Singapore Exchange Regulation called for the resignation of two top executives of a Singapore Exchange–listed company, and imposed a ban on the individuals barring them from holding executive posts for three years. This is the latest in a series of Singapore Exchange Regulation compliance orders issued in 2018 that signal a stricter approach to the enforcement of rules governing Singapore-listed companies, which carries significant implications for how listed companies and their top executives should consider handling corporate governance issues going forward.

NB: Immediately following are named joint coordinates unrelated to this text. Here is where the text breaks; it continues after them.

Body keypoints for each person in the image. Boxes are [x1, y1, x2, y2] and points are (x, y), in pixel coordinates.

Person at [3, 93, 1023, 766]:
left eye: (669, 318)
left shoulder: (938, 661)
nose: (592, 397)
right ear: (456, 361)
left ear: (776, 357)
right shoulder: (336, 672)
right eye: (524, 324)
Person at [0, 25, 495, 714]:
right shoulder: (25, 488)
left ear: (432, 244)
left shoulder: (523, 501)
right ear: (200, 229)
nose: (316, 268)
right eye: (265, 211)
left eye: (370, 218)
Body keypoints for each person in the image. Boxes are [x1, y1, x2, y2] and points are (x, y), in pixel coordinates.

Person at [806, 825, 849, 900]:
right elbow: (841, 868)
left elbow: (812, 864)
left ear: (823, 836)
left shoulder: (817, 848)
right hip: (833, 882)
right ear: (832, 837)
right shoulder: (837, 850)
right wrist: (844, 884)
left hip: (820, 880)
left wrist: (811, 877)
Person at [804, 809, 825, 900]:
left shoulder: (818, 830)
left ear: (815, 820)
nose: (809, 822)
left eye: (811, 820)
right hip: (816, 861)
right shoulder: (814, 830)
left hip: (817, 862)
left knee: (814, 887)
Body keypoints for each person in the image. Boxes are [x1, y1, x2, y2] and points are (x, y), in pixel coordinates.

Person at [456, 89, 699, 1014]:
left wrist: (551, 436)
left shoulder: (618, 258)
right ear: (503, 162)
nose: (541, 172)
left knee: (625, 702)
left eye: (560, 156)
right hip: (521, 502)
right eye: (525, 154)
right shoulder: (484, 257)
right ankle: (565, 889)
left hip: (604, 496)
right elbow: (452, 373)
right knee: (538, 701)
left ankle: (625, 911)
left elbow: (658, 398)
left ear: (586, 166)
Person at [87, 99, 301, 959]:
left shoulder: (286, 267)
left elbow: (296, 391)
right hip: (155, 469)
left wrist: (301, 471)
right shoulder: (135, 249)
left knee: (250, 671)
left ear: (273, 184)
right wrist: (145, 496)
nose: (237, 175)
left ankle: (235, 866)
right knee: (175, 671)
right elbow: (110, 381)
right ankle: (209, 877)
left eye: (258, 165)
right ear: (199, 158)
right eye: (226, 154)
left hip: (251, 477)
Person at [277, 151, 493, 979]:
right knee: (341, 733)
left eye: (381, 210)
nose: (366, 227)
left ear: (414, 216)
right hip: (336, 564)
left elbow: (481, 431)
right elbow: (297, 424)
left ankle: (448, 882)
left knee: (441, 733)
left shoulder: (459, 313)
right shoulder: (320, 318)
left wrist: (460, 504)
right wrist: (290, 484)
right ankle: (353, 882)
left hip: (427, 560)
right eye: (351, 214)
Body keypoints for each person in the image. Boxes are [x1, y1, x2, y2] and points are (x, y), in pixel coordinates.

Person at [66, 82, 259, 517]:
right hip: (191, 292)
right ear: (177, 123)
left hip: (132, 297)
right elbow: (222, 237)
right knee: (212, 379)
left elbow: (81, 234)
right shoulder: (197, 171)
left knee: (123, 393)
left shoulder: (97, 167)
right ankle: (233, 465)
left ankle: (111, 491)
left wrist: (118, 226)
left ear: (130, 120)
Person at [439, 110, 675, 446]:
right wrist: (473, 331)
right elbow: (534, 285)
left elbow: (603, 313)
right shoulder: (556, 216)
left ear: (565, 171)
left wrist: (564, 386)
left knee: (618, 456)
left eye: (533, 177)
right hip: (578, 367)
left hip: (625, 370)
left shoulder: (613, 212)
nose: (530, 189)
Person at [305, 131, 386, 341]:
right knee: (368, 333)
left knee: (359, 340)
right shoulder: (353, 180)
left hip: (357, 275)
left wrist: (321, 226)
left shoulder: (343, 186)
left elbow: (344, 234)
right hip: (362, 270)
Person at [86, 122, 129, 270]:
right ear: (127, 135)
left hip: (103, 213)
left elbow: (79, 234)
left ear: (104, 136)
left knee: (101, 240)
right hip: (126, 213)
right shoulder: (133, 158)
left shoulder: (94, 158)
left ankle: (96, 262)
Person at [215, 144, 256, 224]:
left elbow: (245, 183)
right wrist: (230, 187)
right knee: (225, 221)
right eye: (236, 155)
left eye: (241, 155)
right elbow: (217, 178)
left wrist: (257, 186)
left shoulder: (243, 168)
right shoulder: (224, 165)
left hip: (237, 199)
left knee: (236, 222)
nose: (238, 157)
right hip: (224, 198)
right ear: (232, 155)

In the case above, the company at issue had announced several unauthorised loans taken out by the company’s subsidiaries in another country, as well as the provision of unauthorised corporate guarantees, and there had been litigation in another country over these loans. The company’s executives guaranteed the loans on behalf of the company’s subsidiaries without reporting the loans or the subsequent litigation to the company’s board of directors. Singapore Exchange Regulation (SGX RegCo), the body responsible for regulating companies listed on the Singapore Exchange,determined that the company had breached Rule 210(5) of the SGX-ST Mainboard Listing Rules (Listing Rules), which requires directors and executive officers to have the appropriate experience and expertise to manage a company’s business, and issued a notice to the company to comply with its order to remove the executives from office.
Failure to comply with SGX RegCo’s order can attract further sanctions ranging from suspension from trading to delisting. The rule considered by SGX RegCo to have been infringed takes into account executive officers’ “character and integrity” in determining their suitability for managerial roles. By reaching a determination on the executives’ integrity at an early stage of the investigation, SGX RegCo has signalled that it is adopting a strict approach to enforcing the Listing Rules pertaining to directors.
Increasing Surveillance of Listed Company Corporate Governance
SGX RegCo has significantly ratcheted up its compliance orders for listed companies in 2018 in a range of areas under its purview, including audit, conflicts of interest, and restructuring supervision.
In one case, SGX RegCo exercised its power to ensure a “fair, orderly and transparent” market under Listing Rule 1405(1)(b) by issuing a notice requiring a company to conduct an independent audit of its financial results. Separately, SGX RegCo issued a notice requiring the release of an interim version of a previous independent audit of the company, after SGX RegCo determined that the company had restricted access to the auditors.
In another case illustrating the scope and flexibility of SGX RegCo’s powers of review and enforcement over companies’ corporate governance appointments, SGX RegCo found that an acquisition by a listed company, where one of the directors and shareholders had a prior relationship with the vendor, necessitated the appointment of independent reviewers to examine the acquiror’s internal controls and corporate governance practices. SGX RegCo subsequently issued an additional compliance order to the company requiring it to discharge the independent professionals appointed for the review given a prior undisclosed relationship with the company’s chairman.
Considerations for SGX-Listed Companies
In the cases discussed above, SGX RegCo has exhibited a pattern of broadly interpreting its discretionary power under the rules to carry out regulatory actions—and to take preemptive action if necessary. This is in keeping with what SGX RegCo CEO Tan Boon Gin described in late 2017 as the regulatory body’s “preemptive approach”. As part of this approach, any breaches in corporate governance rules are likely to be dealt with strictly in order to reduce the likelihood of corporate malfeasance. A recalibrated disclosure regime also is being considered, under which additional disclosures may be required for significant transactions, “interested person transactions”, and secondary fundraisings.
In such an environment, companies will need to consider carefully their compliance with the Listing Rules and the Code of Corporate Governance. SGX RegCo’s approach suggests that companies will need to more fully comply with the spirit—not just the plain letter—of these rules in the future. Understanding these developments, deploying investigators and lawyers to assess potential issues, and engaging early with SGX RegCo when issues arise are likely to be key components of proactive compliance going forward.